I tell her this is a very creative story and she accuses me of saying she’s not hot enough for Phil because she doesn’t prance around in miniskirts like you and I tell her she’s twisting my words and she tugs at the GUN on her T-shirt. “Did you read that book The Beloveds?”

“The Maureen Lindley? No, I haven’t read it yet.”

Her face is the reason people like RIP Benji lie about reading books and her eyes fill with judgment.

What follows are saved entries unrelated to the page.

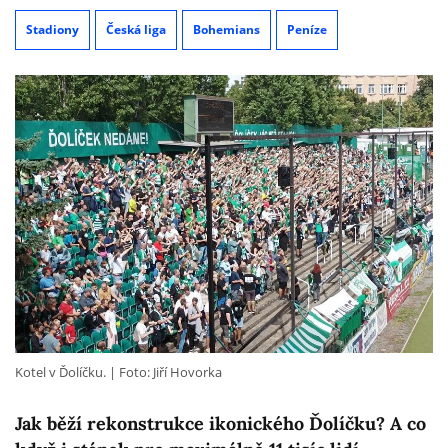
Stadiony
Česká liga
Bohemians
Peníze
Kotel v Ďolíčku.
Foto: Jiří Hovorka
Jak běží rekonstrukce ikonického Ďolíčku? A co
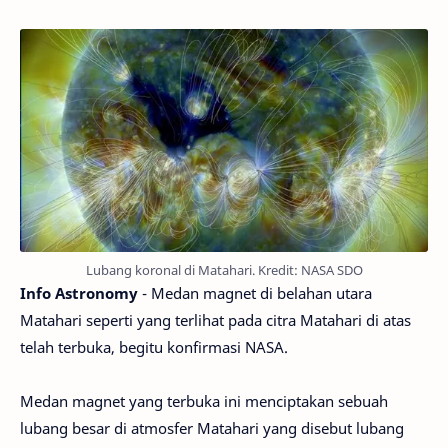
Lubang koronal di Matahari. Kredit: NASA SDO
Info Astronomy
- Medan magnet di belahan utara
Matahari seperti yang terlihat pada citra Matahari di atas
telah terbuka, begitu konfirmasi NASA.
Medan magnet yang terbuka ini menciptakan sebuah
lubang besar di atmosfer Matahari yang disebut lubang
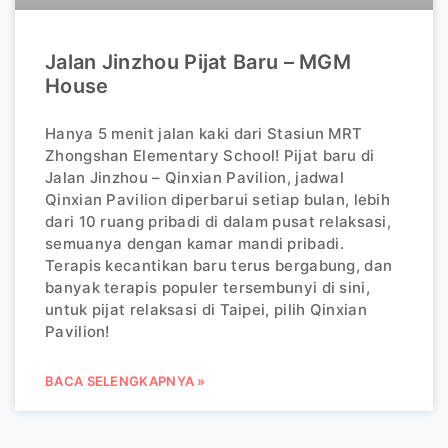
Jalan Jinzhou Pijat Baru – MGM
House
Hanya 5 menit jalan kaki dari Stasiun MRT
Zhongshan Elementary School! Pijat baru di
Jalan Jinzhou – Qinxian Pavilion, jadwal
Qinxian Pavilion diperbarui setiap bulan, lebih
dari 10 ruang pribadi di dalam pusat relaksasi,
semuanya dengan kamar mandi pribadi.
Terapis kecantikan baru terus bergabung, dan
banyak terapis populer tersembunyi di sini,
untuk pijat relaksasi di Taipei, pilih Qinxian
Pavilion!
BACA SELENGKAPNYA »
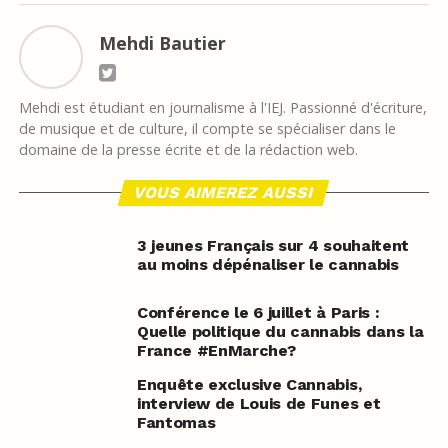
Mehdi Bautier
Mehdi est étudiant en journalisme à l'IEJ. Passionné d'écriture,
de musique et de culture, il compte se spécialiser dans le
domaine de la presse écrite et de la rédaction web.
VOUS AIMEREZ AUSSI
3 jeunes Français sur 4 souhaitent
au moins dépénaliser le cannabis
Conférence le 6 juillet à Paris :
Quelle politique du cannabis dans la
France #EnMarche?
Enquête exclusive Cannabis,
interview de Louis de Funes et
Fantomas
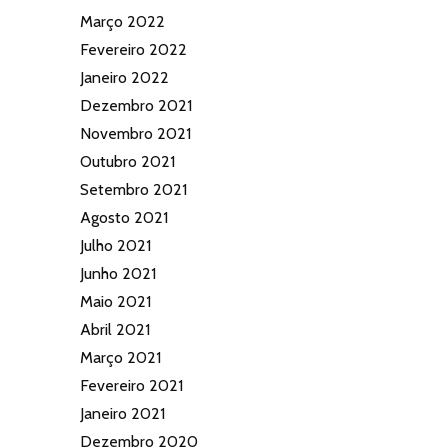
Março 2022
Fevereiro 2022
Janeiro 2022
Dezembro 2021
Novembro 2021
Outubro 2021
Setembro 2021
Agosto 2021
Julho 2021
Junho 2021
Maio 2021
Abril 2021
Março 2021
Fevereiro 2021
Janeiro 2021
Dezembro 2020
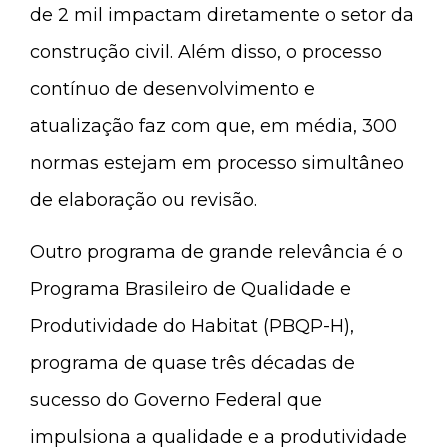
de 2 mil impactam diretamente o setor da
construção civil. Além disso, o processo
contínuo de desenvolvimento e
atualização faz com que, em média, 300
normas estejam em processo simultâneo
de elaboração ou revisão.
Outro programa de grande relevância é o
Programa Brasileiro de Qualidade e
Produtividade do Habitat (PBQP-H),
programa de quase três décadas de
sucesso do Governo Federal que
impulsiona a qualidade e a produtividade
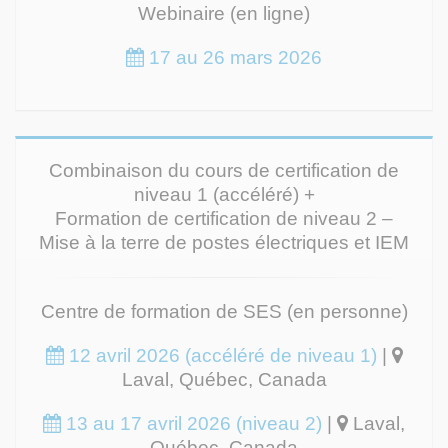
Webinaire (en ligne)
17 au 26 mars 2026
Combinaison du cours de certification de
niveau 1 (accéléré) +
Formation de certification de niveau 2 –
Mise à la terre de postes électriques et IEM
Centre de formation de SES (en personne)
12 avril 2026 (accéléré de niveau 1)
|
Laval, Québec, Canada
13 au 17 avril 2026 (niveau 2)
|
Laval,
Québec, Canada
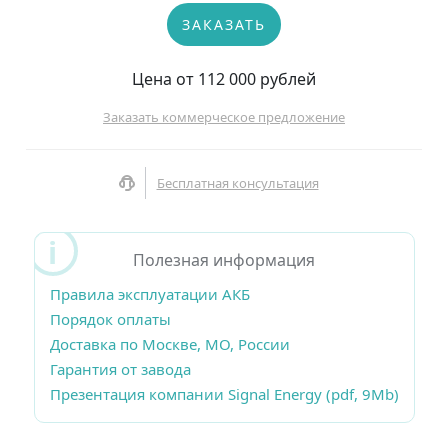
ЗАКАЗАТЬ
Цена от 112 000 рублей
Заказать коммерческое предложение
Бесплатная консультация
Полезная информация
Правила эксплуатации АКБ
Порядок оплаты
Доставка по Москве, МО, России
Гарантия от завода
Презентация компании Signal Energy (pdf, 9Mb)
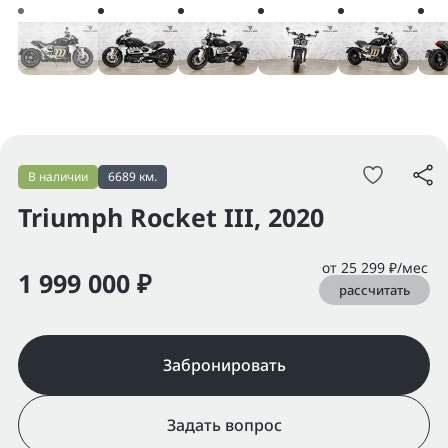
В наличии
6689 км.
Triumph Rocket III, 2020
от 25 299 ₽/мес
1 999 000 ₽
рассчитать
Забронировать
Задать вопрос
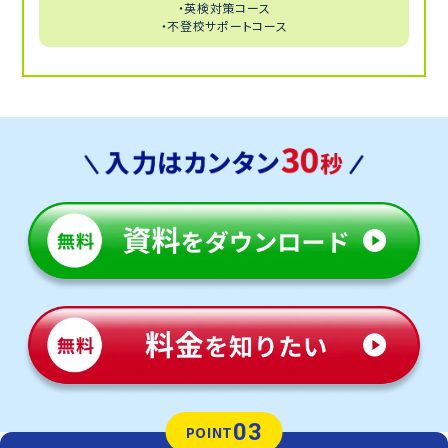
・英検対策コース
・不登校サポートコース
03
POINT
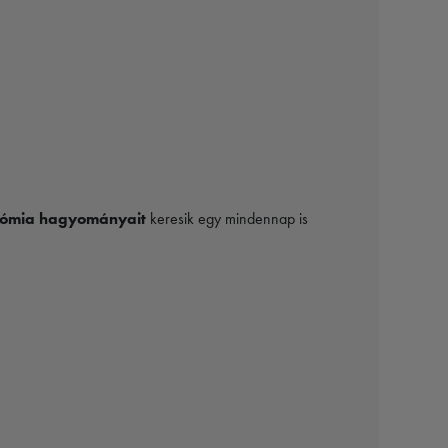
ronómia hagyományait
keresik egy mindennap is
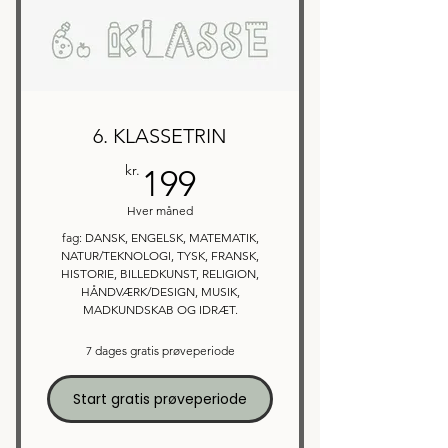
6. KLASSETRIN
199kr.
kr.
199
Hver måned
fag: DANSK, ENGELSK, MATEMATIK,
NATUR/TEKNOLOGI, TYSK, FRANSK,
HISTORIE, BILLEDKUNST, RELIGION,
HÅNDVÆRK/DESIGN, MUSIK,
MADKUNDSKAB OG IDRÆT.
7 dages gratis prøveperiode
Start gratis prøveperiode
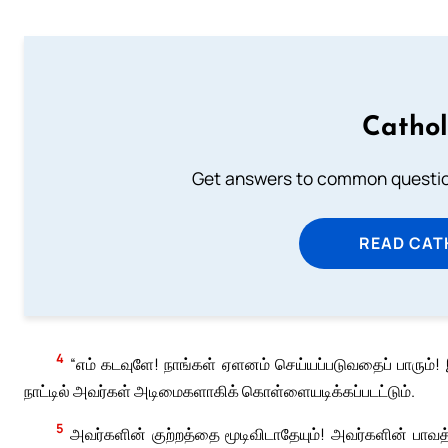
Cathol
Get answers to common question
READ CAT
4
“எம் கடவுளே! நாங்கள் ஏளனம் செய்யப்படுவதைப் பாரும்!
நாட்டில் அவர்கள் அடிமைகளாகிக் கொள்ளையடிக்கப்படட்டும்.
5
அவர்களின் குற்றத்தை மூடிவிடாதேயும்! அவர்களின் பாவத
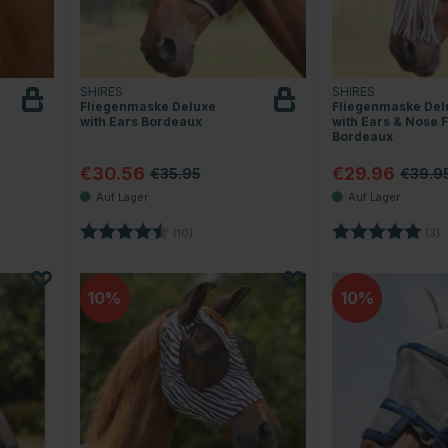
SHIRES
SHIRES
Fliegenmaske Deluxe
Fliegenmaske Del
with Ears Bordeaux
with Ears & Nose 
Bordeaux
€30.56
€29.96
€35.95
€39.9
Sternen
Bewertung:
4.8 von 5 Sternen
Bewertung:
5
(10)
(3)
10
10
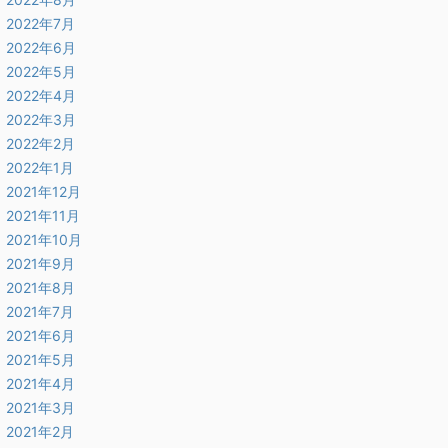
2022年7月
2022年6月
2022年5月
2022年4月
2022年3月
2022年2月
2022年1月
2021年12月
2021年11月
2021年10月
2021年9月
2021年8月
2021年7月
2021年6月
2021年5月
2021年4月
2021年3月
2021年2月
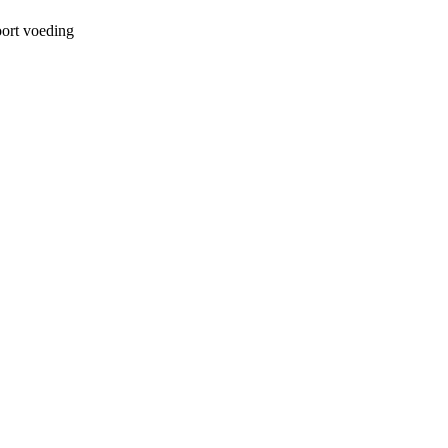
ort voeding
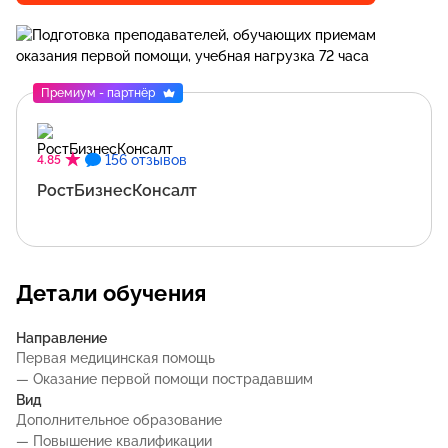
Премиум - партнёр
156 отзывов
4.85
РостБизнесКонсалт
Детали обучения
Направление
Первая медицинская помощь
— Оказание первой помощи пострадавшим
Вид
Дополнительное образование
— Повышение квалификации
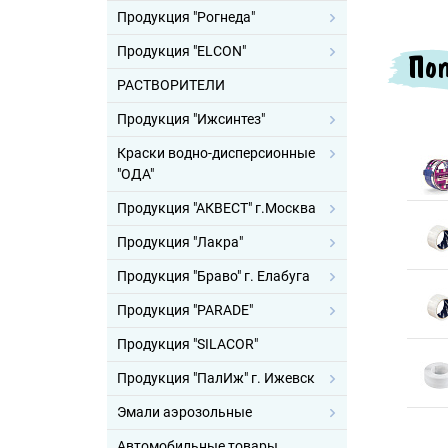
Продукция "Рогнеда"
Продукция "ELCON"
Поп
РАСТВОРИТЕЛИ
Продукция "Ижсинтез"
Краски водно-дисперсионные
"ОДА"
Продукция "АКВЕСТ" г.Москва
Продукция "Лакра"
Продукция "Браво" г. Елабуга
Продукция "PARADE"
Продукция "SILACOR"
Продукция "ПалИж" г. Ижевск
Эмали аэрозольные
Автомобильные товары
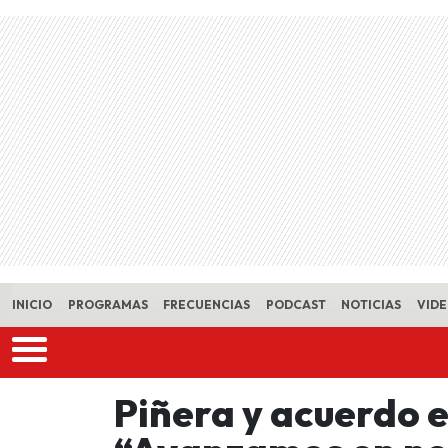
Skip to main content
INICIO
PROGRAMAS
FRECUENCIAS
PODCAST
NOTICIAS
VID
Piñera y acuerdo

Thick, ugly snobbery. “Well, it’s this theory. Some people get to be loved and some people don’t.”

“That’s a crock of shit. You just said that Phil ‘loves’ you. So which is it?”

“You’re a kidnapper. I’m a husband fucker. Let’s agree that we’re not model citizens. You want in, I want out.” She makes it all sound so simple, Mary Kay, like a bizarro-world Pacific Northwest fairy tale where it’s happy endings all around. But that’s what teachers do. They simplify things. She rubs her eyes. “Well, if you won’t put me on a plane right now, can you please bring the TV in here? I have such a migraine.”

I’m tired too, Mary Kay. And I can’t deal with her remains, not with the fucking Strawberry Killer out there. I’m a nice guy, and she’s starting to cry, so I bring the TV into her room. She rolls over and picks up the remote. “Thank you,” she says. “And if it’s not too much… I’d love a nice big fast-breaking last supper. Steak or salmon. Or even chicken.”

“It’s not your last supper, Melanda.”

She cues up the third and last Bridget Jones movie. “Can you just let me watch in peace?”